Rendered images with source text
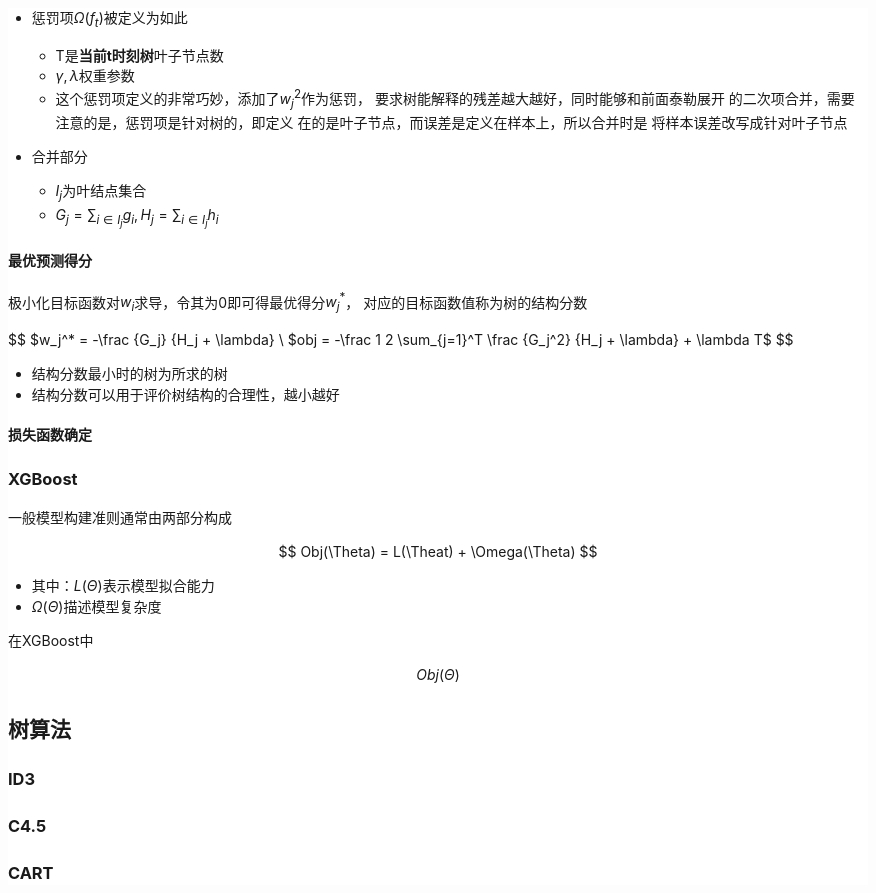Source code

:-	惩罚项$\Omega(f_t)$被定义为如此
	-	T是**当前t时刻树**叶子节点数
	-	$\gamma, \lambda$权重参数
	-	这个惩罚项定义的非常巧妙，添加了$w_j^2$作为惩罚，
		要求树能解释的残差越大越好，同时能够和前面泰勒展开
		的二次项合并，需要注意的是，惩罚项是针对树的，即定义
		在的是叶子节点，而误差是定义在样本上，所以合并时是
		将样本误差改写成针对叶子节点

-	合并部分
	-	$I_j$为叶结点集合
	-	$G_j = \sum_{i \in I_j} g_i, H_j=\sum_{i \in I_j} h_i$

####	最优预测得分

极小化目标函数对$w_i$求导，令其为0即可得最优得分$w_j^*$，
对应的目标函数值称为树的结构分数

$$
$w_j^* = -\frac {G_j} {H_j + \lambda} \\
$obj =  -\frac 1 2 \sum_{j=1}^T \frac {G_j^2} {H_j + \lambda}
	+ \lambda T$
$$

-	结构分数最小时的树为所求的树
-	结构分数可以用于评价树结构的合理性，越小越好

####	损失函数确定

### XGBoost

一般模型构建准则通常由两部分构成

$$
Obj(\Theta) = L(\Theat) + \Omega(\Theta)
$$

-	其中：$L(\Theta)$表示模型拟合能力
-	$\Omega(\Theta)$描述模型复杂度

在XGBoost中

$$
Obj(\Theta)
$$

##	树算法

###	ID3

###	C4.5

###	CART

...

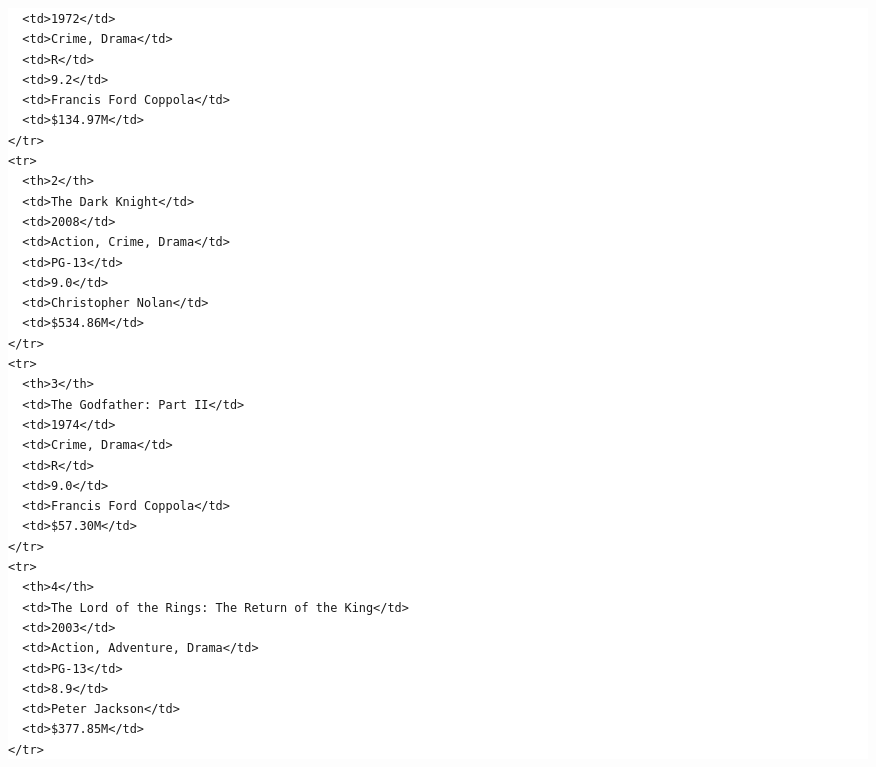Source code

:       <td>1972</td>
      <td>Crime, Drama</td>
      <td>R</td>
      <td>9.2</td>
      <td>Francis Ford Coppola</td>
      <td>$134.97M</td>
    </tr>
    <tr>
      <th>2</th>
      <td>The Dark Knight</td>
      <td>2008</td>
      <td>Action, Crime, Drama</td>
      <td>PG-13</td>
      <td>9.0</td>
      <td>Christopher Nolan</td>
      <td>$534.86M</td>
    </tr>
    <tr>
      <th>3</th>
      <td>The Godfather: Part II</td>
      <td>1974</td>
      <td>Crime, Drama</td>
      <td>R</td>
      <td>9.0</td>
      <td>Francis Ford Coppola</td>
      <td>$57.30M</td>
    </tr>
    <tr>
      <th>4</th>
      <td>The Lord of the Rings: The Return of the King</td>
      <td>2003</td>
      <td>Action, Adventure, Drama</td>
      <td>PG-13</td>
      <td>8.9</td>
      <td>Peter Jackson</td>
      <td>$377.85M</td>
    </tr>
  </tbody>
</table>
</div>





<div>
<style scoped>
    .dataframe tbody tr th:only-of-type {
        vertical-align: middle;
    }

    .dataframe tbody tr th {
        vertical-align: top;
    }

* [What you are asked to do] Looking at the data above, return every line from the one with "<td>Christopher Nolan</td>" down to the one with "tbody tr th:only-of-type", exactly and inclusively.

* [Output for this exercise]
      <td>Christopher Nolan</td>
      <td>$534.86M</td>
    </tr>
    <tr>
      <th>3</th>
      <td>The Godfather: Part II</td>
      <td>1974</td>
      <td>Crime, Drama</td>
      <td>R</td>
      <td>9.0</td>
      <td>Francis Ford Coppola</td>
      <td>$57.30M</td>
    </tr>
    <tr>
      <th>4</th>
      <td>The Lord of the Rings: The Return of the King</td>
      <td>2003</td>
      <td>Action, Adventure, Drama</td>
      <td>PG-13</td>
      <td>8.9</td>
      <td>Peter Jackson</td>
      <td>$377.85M</td>
    </tr>
  </tbody>
</table>
</div>





<div>
<style scoped>
    .dataframe tbody tr th:only-of-type {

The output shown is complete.